We are evaluating the VM version of your product to try and create a centralized search of external hosted (anon) sites, intranet secured sites and file shares. Thank you for creating the eval as a VM - very smart move on your part, makes it easy for SMBs to test and confirm your solution will work for them.
No problem with indexing the hosted external sites that do not have access restrictions. However, I have been unsuccessful with our WordPress intranet sites.
We have a multi-site WordPress 3.2 server (Linux) on our intranet that uses an AD integration plug-in.
I can index an ‘open’ site (one that does not require authentication), but cannot index those that require AD authentication, even though I am using a ‘resource authentication’ user account that has domain admin priv.

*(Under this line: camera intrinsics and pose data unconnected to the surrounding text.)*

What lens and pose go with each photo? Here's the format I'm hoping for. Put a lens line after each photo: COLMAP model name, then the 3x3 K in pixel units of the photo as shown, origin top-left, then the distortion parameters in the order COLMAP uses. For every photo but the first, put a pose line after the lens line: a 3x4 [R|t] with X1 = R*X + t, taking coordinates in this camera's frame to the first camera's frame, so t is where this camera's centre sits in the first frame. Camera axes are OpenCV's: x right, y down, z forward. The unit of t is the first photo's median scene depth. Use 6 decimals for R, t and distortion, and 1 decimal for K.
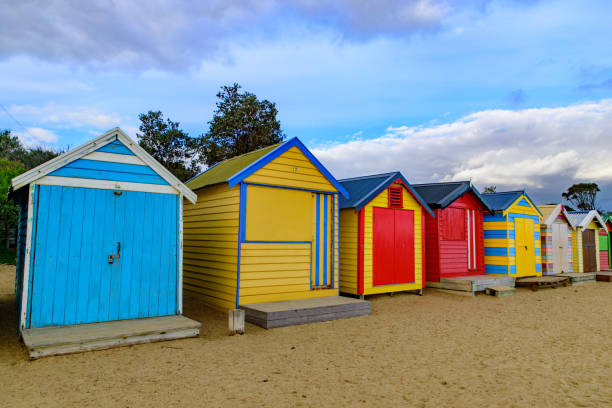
lens RADIAL K [[383.0, 0, 306.0], [0, 383.0, 204.0], [0, 0, 1]] dist [-0.036830, -0.000080]
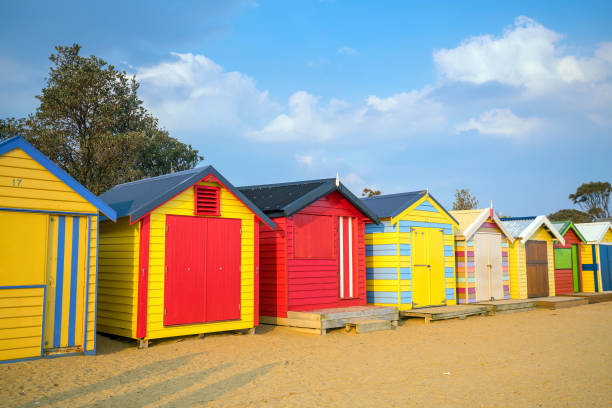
lens RADIAL K [[522.1, 0, 306.0], [0, 522.1, 204.0], [0, 0, 1]] dist [-0.011462, -0.004419]
pose [[0.992984, -0.010457, 0.117789, 0.242674], [0.012400, 0.999799, -0.015771, 0.004457], [-0.117601, 0.017121, 0.992913, 0.001651]]
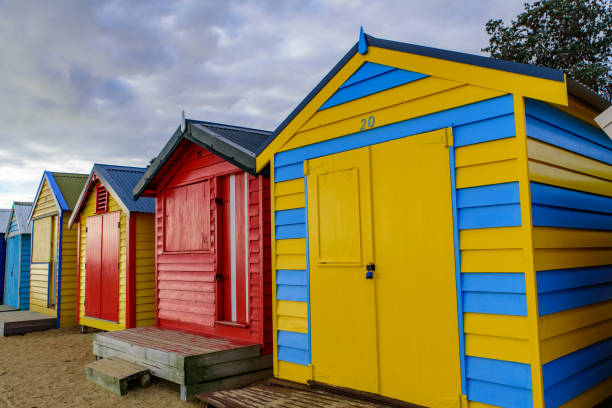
lens RADIAL K [[522.1, 0, 306.0], [0, 522.1, 204.0], [0, 0, 1]] dist [-0.011462, -0.004419]
pose [[0.080043, -0.118568, -0.989715, 0.997395], [0.116710, 0.987186, -0.108826, 0.116339], [0.989935, -0.106799, 0.092855, 1.033730]]
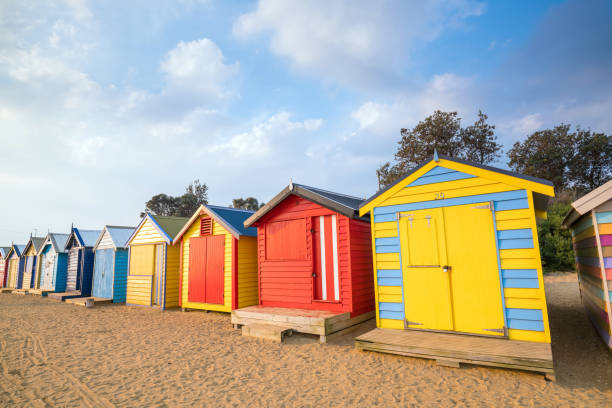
lens RADIAL K [[344.4, 0, 306.0], [0, 344.4, 204.0], [0, 0, 1]] dist [-0.004123, -0.001281]
pose [[0.284766, -0.178967, -0.941742, 1.053094], [0.120732, 0.981291, -0.149976, 0.087077], [0.950964, -0.070990, 0.301046, 0.782824]]
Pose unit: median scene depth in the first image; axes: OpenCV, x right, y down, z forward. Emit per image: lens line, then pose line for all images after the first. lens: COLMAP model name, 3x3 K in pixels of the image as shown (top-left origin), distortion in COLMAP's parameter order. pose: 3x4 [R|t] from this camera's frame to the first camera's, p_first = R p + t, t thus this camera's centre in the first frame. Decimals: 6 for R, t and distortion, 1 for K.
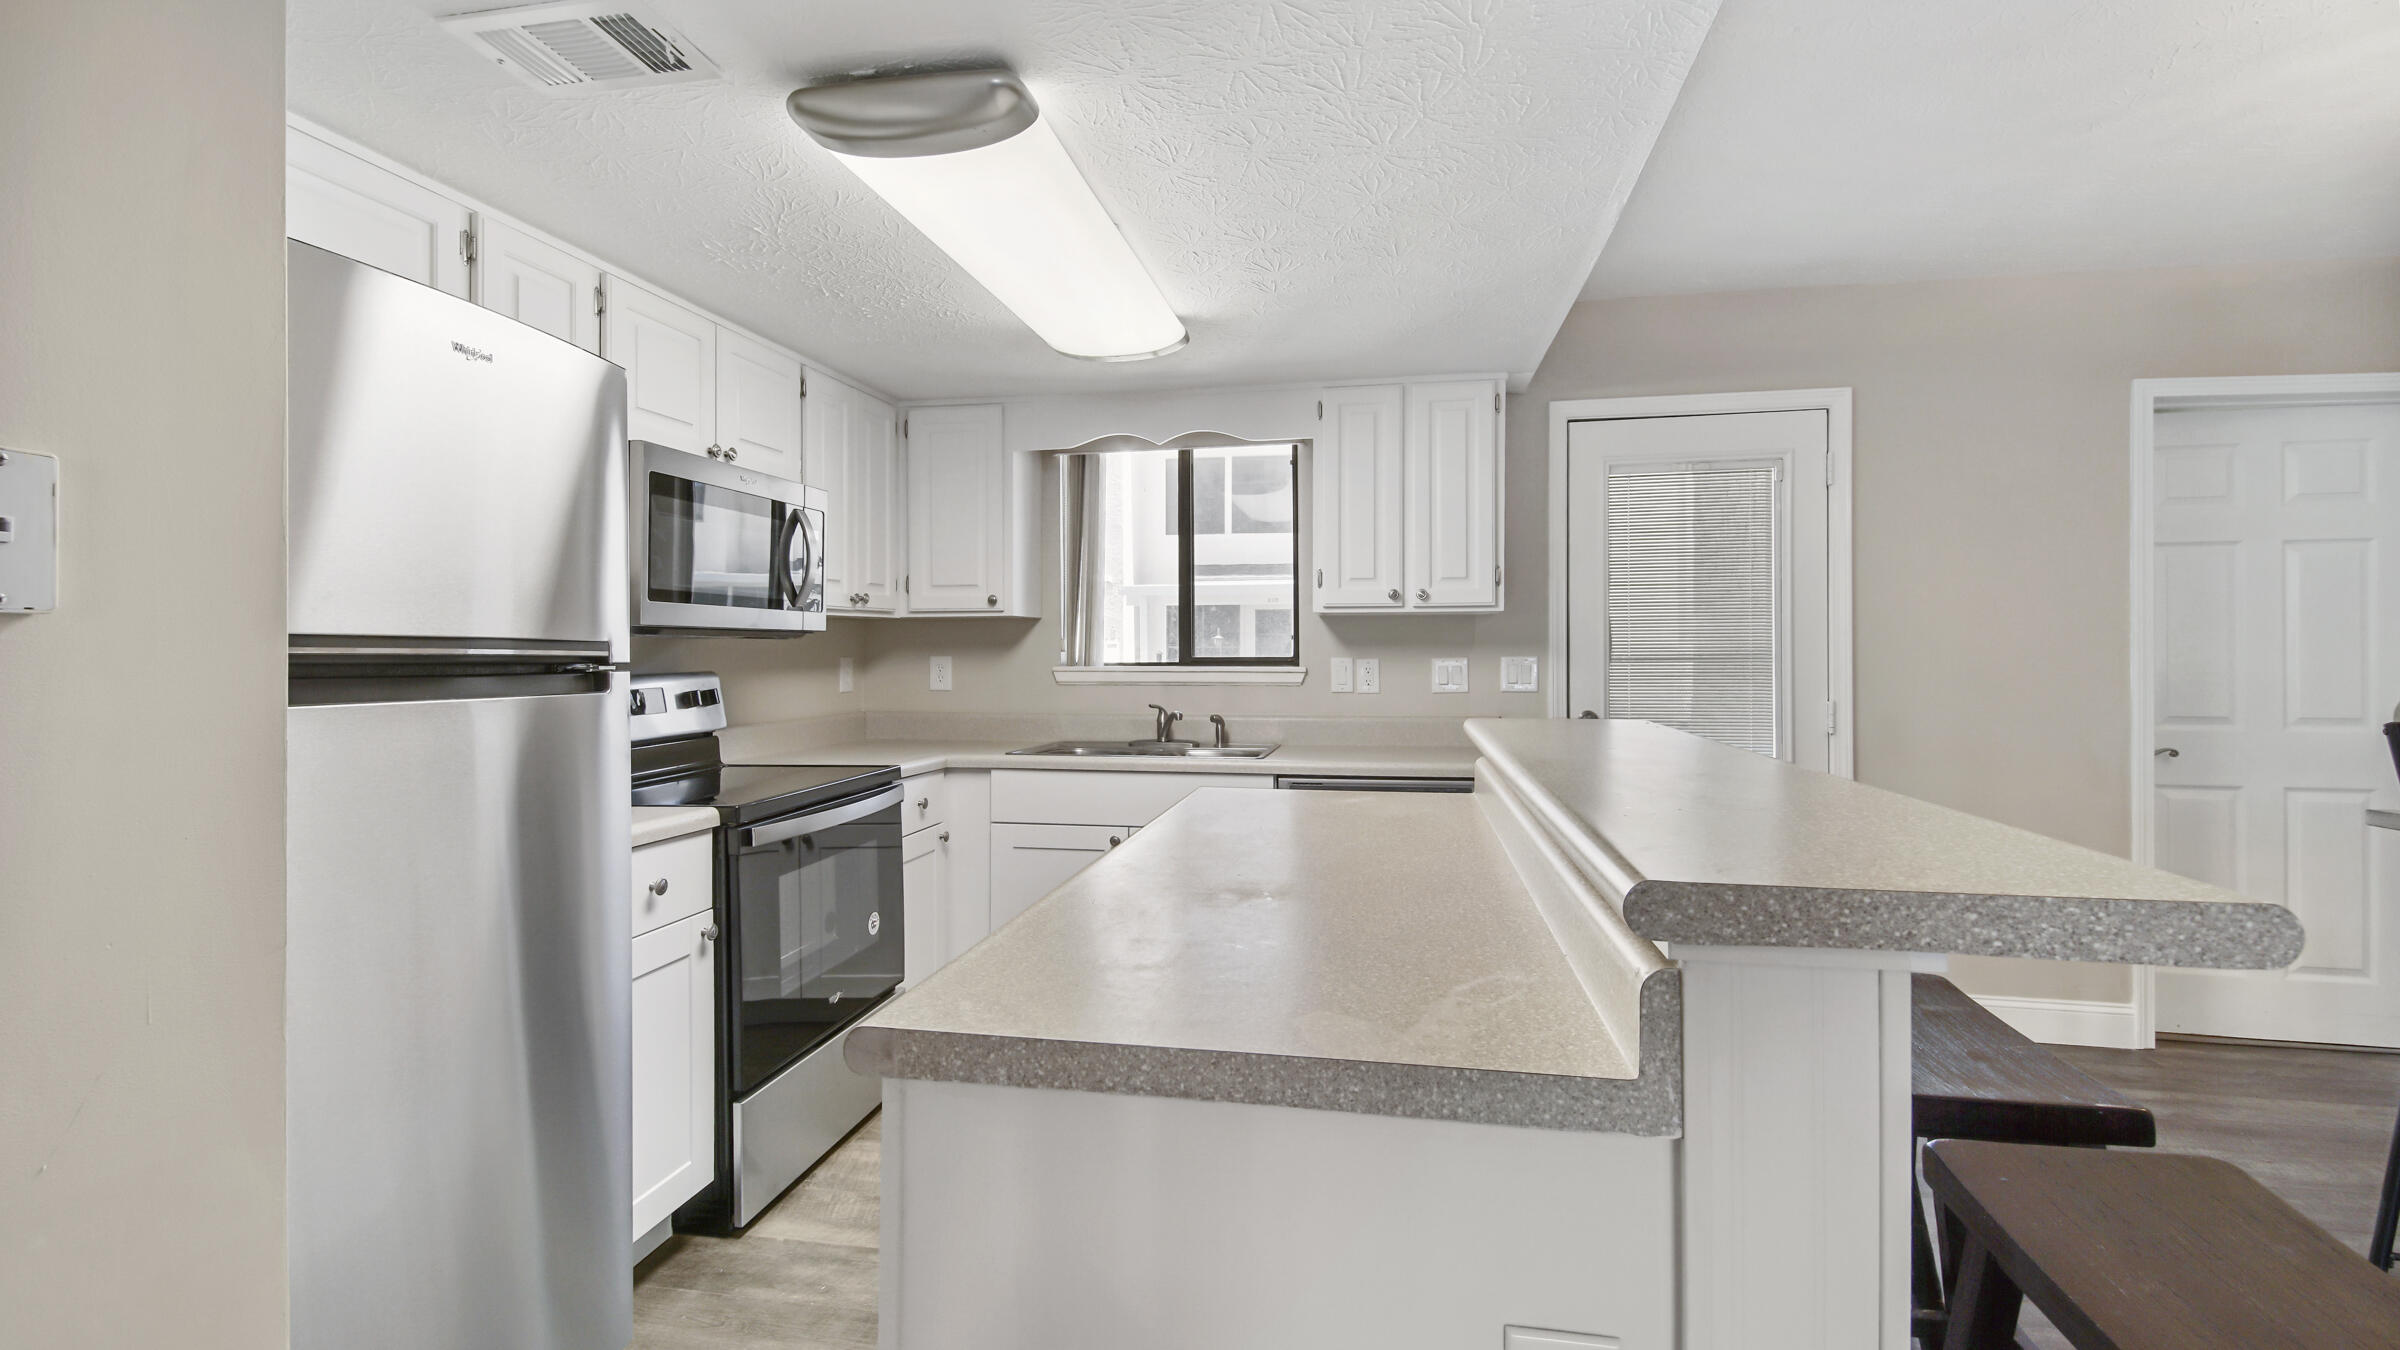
lens RADIAL K [[991.3, 0, 1195.0], [0, 991.3, 650.3], [0, 0, 1]] dist [0.008686, 0.000073]
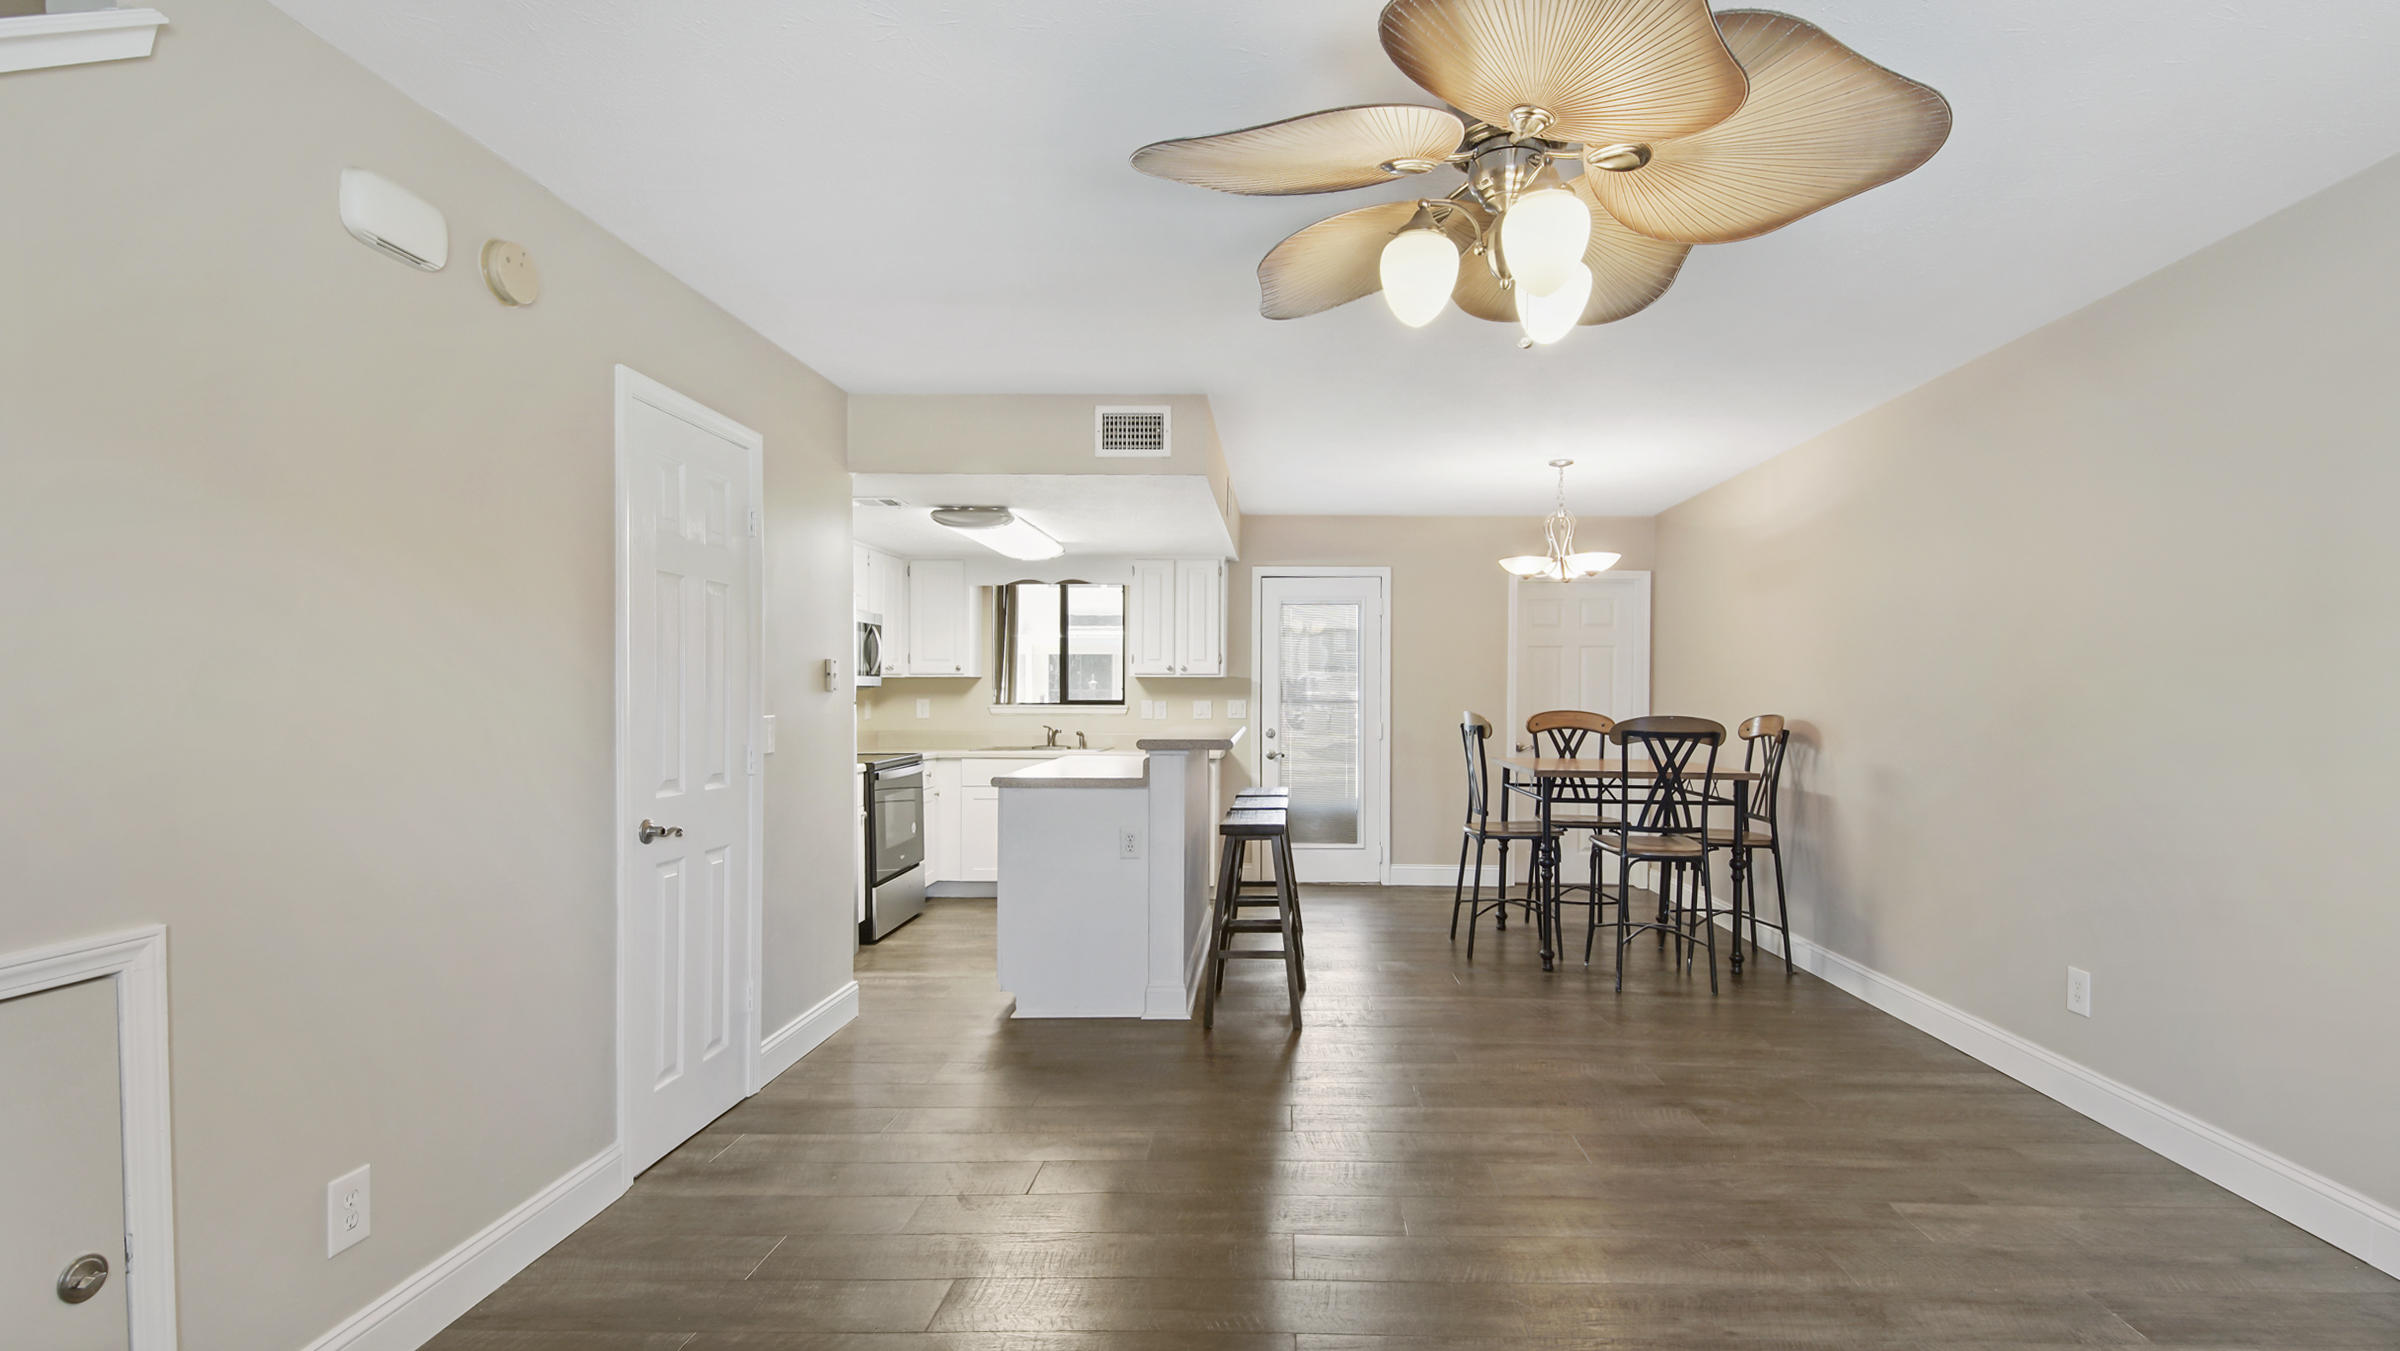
lens RADIAL K [[1004.5, 0, 1192.4], [0, 1004.5, 689.6], [0, 0, 1]] dist [0.002562, 0.000117]
pose [[0.993262, 0.003011, 0.115853, 0.015022], [-0.002944, 0.999995, -0.000743, -0.013666], [-0.115854, 0.000397, 0.993266, -1.027797]]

I’ve tried cloning your intranet connector, modifying the $user variable to look for ‘username’ which is what the AD login dialog uses, but to no avail.
Running the crawl does not result in an error, it shows 2 documents indexed - which are the wp.login.php and wp-signup.php pages (accessible to anon).
Any ideas/suggestions on how I can craw/index these AD integrated WP sites?
Other comments:
‘Stop Crawl’ does not seem to work. I started an index of an external site, created another collection, realized I could only do one of each type at a time, so I pressed ‘Stop Crawl’, but it continues to index the site. Same issue with an SMB collection.
Incremental crawls: It appears your crawl data is not available for search until the crawl completes (and ostensibly the data is then saved in the database). Is this correct?